What this exercise asks:
1 > Revise the carbon trading article, beginning at "Annie Reece |" and stopping after "and carbon trading.", and put "heat-trapping gas" in place of "greenhouse gas".
2 > Copy every line of the saved data entries verbatim, omitting the pictures.

Document text:

-------

Tricks of the Trade

As the EU announces it is to withhold millions of carbon credits from the market, Annie Reece explores the quandary of carbon trading

Annie Reece | 13 September 2013

Carbon dioxide (referred to here-on-in as ‘carbon’) is the most important greenhouse gas (GHG) in terms of human-made climate change. Belching out from countless power stations and emitted in huge numbers through inefficient industrial processes, we’re producing the stuff – and other GHGs measured in terms of carbon – quicker than the earth’s plants can absorb it, leading to drastic climate change. With the climate change agenda firmly embedded in politicians’ and society’s vocabularies (if not their minds), it’s perhaps surprising that there doesn’t seem to be a sure and fast way of dealing with the carbon crisis. To date, there are two main methods of trying to staunch the flow of carbon emissions: carbon tax, which puts a levy on all carbon produced; and carbon trading.

Carbon trading, the form favoured by the European Union (EU), involves a ‘cap and trade’ mechanism, which sets a limit, or ‘cap’, on the amount of emissions allowed, with companies then allocated permits for the emissions they are expected to produce. If they produce less than expected, they can potentially turn a profit by trading their allowances with other companies that have performed badly and need the extra permits (though companies can also trade their carbon permits in the financial markets as any other derivative commodity). Then, over time, the governing body should reduce the number of credits released, theoretically bringing down carbon emissions. Environmentalists and climate justice movements often criticise this method, as it is seen as offering ‘permits to pollute’ and ‘putting a price’ on our fragile climate systems, in effect allowing companies to produce emissions without having to make any drastic changes. It is exactly for this reason that politicians and businesses have embraced the carbon trading market. The root of the debate, it seems, harks back to the power of economy versus the power of climate protection.

“Either trading or tax can be effective, but the reality is that there has not been enough political support for a tax that would give the same widespread implementation that there has been for carbon trading through a ‘cap and trade’ system”, Eric Lounsbury, Associate Director at carbon reduction organisation the Carbon Trust, tells me.

“The simple fact is that for a lot of organisations and individuals, energy costs are just an immaterial cost and consideration. They don’t put a lot of time into thinking about how they can reduce their energy and carbon costs. Carbon trading is seen to be a mechanism that helps the economy find the least expensive ways to reduce emissions, but it cannot solve the problem on its own.” Lounsbury adds that there needs to be a range of different mechanisms, such as regulations on energy-consuming products and the energy efficiency of buildings, to meet climate policy goals.

-------

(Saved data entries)
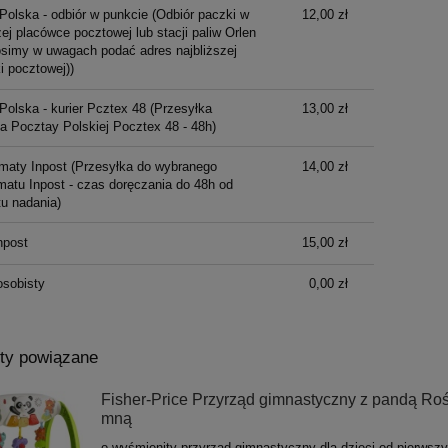
Polska - odbiór w punkcie
(Odbiór paczki w
12,00 zł
ej placówce pocztowej lub stacji paliw Orlen
osimy w uwagach podać adres najbliższej
i pocztowej))
Polska - kurier Pcztex 48
(Przesyłka
13,00 zł
ka Pocztay Polskiej Pocztex 48 - 48h)
maty Inpost
(Przesyłka do wybranego
14,00 zł
atu Inpost - czas doręczania do 48h od
u nadania)
npost
15,00 zł
osobisty
0,00 zł
ty powiązane
Fisher-Price Przyrząd gimnastyczny z pandą Roś
mną
o wyśmienity przyrząd gimnastyczny dla dzieci od pierwszy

-------

Results in order:
1 >
Annie Reece | 13 September 2013

Carbon dioxide (referred to here-on-in as ‘carbon’) is the most important heat-trapping gas (GHG) in terms of human-made climate change. Belching out from countless power stations and emitted in huge numbers through inefficient industrial processes, we’re producing the stuff – and other GHGs measured in terms of carbon – quicker than the earth’s plants can absorb it, leading to drastic climate change. With the climate change agenda firmly embedded in politicians’ and society’s vocabularies (if not their minds), it’s perhaps surprising that there doesn’t seem to be a sure and fast way of dealing with the carbon crisis. To date, there are two main methods of trying to staunch the flow of carbon emissions: carbon tax, which puts a levy on all carbon produced; and carbon trading.

2 >
Polska - odbiór w punkcie
(Odbiór paczki w
12,00 zł
ej placówce pocztowej lub stacji paliw Orlen
osimy w uwagach podać adres najbliższej
i pocztowej))
Polska - kurier Pcztex 48
(Przesyłka
13,00 zł
ka Pocztay Polskiej Pocztex 48 - 48h)
maty Inpost
(Przesyłka do wybranego
14,00 zł
atu Inpost - czas doręczania do 48h od
u nadania)
npost
15,00 zł
osobisty
0,00 zł
ty powiązane
Fisher-Price Przyrząd gimnastyczny z pandą Roś
mną
o wyśmienity przyrząd gimnastyczny dla dzieci od pierwszy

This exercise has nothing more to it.